I need to initialize an array with the max integer value. I tried doing this with cudaMemset, but it was too slow. I read somewhere that for large arrays a cuda kernel initializing each element was faster. However it is still too slow.
I’m trying to initialize an int array with around 400 000 elements the kernel is taking about 2 ms (in a notebook, with geforce 330M)
__global__
void kernel(bounding_box* b_box, int* depthArray, int value){
unsigned int width = b_box->getWidth();
unsigned int height = b_box->getHeight();
unsigned int bx = blockIdx.x;
unsigned int by = blockIdx.y;
int v = value;
// matrix indexes
unsigned int line = by * blockDim.y + threadIdx.y;
unsigned int column = bx * blockDim.x + threadIdx.x;
if(column >= width || line >= height){
return;
}
int index = line * b_box->getWidth() + column;
int* ptr = (int*)(depthArray + (index * MAX_DEPTH));
for(int i = 0; i < MAX_DEPTH; ++i){
ptr[i] = v;
}
Each thread sets about 10 positions (MAX_DEPTH = 10)

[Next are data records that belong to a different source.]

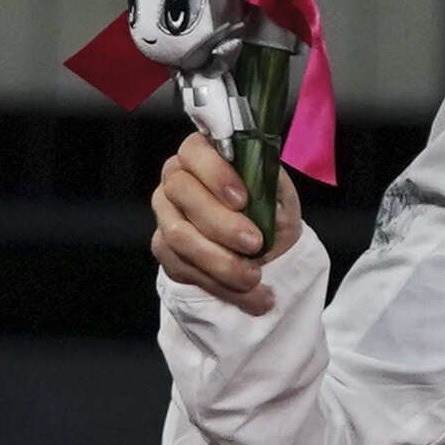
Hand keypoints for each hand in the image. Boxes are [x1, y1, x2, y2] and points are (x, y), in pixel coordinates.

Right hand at [149, 132, 301, 314]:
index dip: (215, 173)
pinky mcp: (163, 248)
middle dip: (221, 224)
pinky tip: (246, 293)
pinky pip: (181, 266)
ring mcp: (165, 215)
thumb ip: (271, 182)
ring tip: (254, 277)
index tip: (242, 199)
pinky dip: (217, 283)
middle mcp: (176, 181)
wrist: (267, 254)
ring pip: (179, 236)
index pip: (195, 150)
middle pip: (183, 194)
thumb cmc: (271, 215)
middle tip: (256, 244)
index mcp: (203, 157)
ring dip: (220, 261)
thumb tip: (264, 175)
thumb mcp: (281, 197)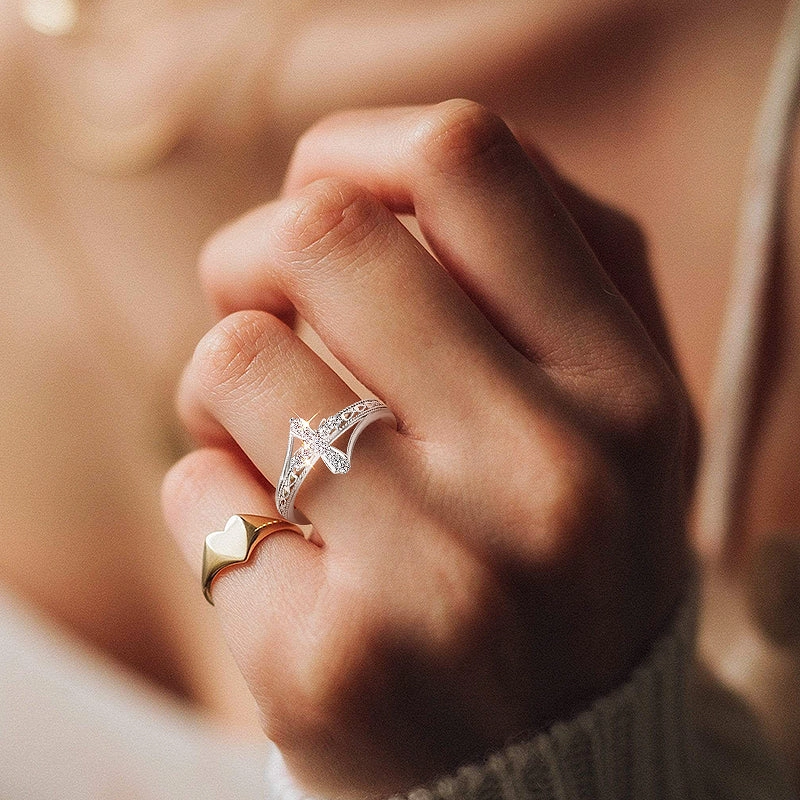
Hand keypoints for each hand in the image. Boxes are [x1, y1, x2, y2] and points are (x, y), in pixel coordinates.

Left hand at [163, 100, 692, 798]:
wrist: (548, 769)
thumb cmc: (564, 564)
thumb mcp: (612, 417)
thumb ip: (542, 270)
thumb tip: (397, 163)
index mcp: (624, 392)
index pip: (466, 162)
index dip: (358, 147)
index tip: (321, 191)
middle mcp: (546, 477)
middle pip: (322, 236)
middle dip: (253, 255)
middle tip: (259, 305)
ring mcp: (436, 577)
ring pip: (232, 359)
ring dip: (221, 384)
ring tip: (270, 439)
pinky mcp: (327, 662)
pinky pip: (196, 492)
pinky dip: (211, 496)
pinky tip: (278, 545)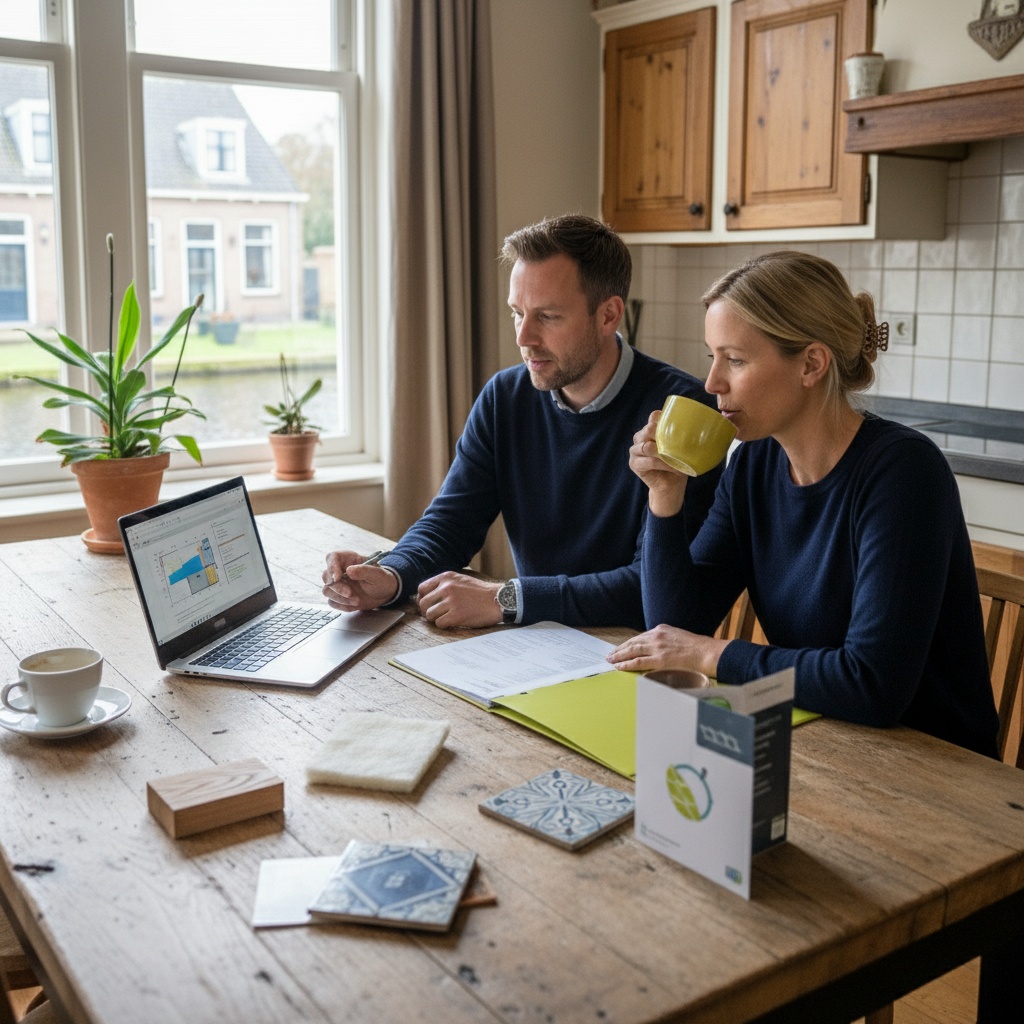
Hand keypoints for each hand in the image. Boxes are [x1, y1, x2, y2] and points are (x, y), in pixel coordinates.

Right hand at [322, 550, 399, 610]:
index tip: (337, 578)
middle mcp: (339, 570)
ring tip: (357, 601)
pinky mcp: (338, 596)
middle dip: (337, 587)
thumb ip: (364, 571)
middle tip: (350, 593)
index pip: (332, 557)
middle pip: (326, 576)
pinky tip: (354, 606)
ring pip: (327, 590)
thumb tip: (348, 570)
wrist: (384, 593)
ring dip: (340, 598)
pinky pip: (332, 602)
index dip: (331, 567)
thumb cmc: (381, 579)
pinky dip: (342, 606)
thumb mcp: (376, 574)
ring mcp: (338, 584)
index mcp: (347, 559)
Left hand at [416, 572, 502, 628]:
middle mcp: (447, 588)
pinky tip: (452, 622)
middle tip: (436, 614)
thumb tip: (425, 596)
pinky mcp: (456, 615)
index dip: (423, 598)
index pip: (422, 588)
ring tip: (446, 618)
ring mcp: (451, 601)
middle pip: (423, 603)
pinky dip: (444, 625)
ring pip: (429, 614)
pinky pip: (439, 623)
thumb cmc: (479, 592)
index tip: (430, 604)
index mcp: (446, 577)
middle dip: (427, 611)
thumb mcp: (460, 580)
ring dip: (436, 619)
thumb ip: (444, 584)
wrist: (498, 600)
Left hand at [606, 624, 724, 677]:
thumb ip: (666, 641)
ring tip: (610, 661)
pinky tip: (619, 667)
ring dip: (619, 656)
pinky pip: (638, 662)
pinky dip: (626, 664)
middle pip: (633, 643)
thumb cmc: (697, 647)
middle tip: (610, 655)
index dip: (629, 643)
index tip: (621, 647)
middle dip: (620, 649)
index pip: (640, 637)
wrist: (707, 652)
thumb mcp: (679, 637)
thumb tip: (659, 649)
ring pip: (632, 651)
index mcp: (661, 630)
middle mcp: (656, 636)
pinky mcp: (659, 660)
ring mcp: (657, 648)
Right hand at [630, 411, 688, 517]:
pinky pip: (649, 461)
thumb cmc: (677, 464)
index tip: (677, 426)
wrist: (671, 486)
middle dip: (662, 435)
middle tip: (675, 444)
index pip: (654, 417)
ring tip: (676, 459)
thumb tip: (704, 428)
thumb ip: (683, 437)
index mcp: (650, 430)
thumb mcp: (682, 448)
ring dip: (664, 453)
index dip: (663, 419)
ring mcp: (635, 450)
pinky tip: (674, 468)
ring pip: (647, 446)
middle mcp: (640, 438)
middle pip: (647, 429)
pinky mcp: (634, 464)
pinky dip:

Am I missing something, is there some approach that I’m not considering?
Your kernel is extremely inefficient as the memory accesses cannot be coalesced. Rearrange the loop so that consecutive threads access consecutive elements of [font=“Courier New”]depthArray[/font].
I think now the threads are accessing consecutive memory locations.
I must correct the number I gave on the first post: it’s not around 2ms, but actually around 5ms!!! The modification above enabled me to get that number down to around 3ms, which was already a good boost!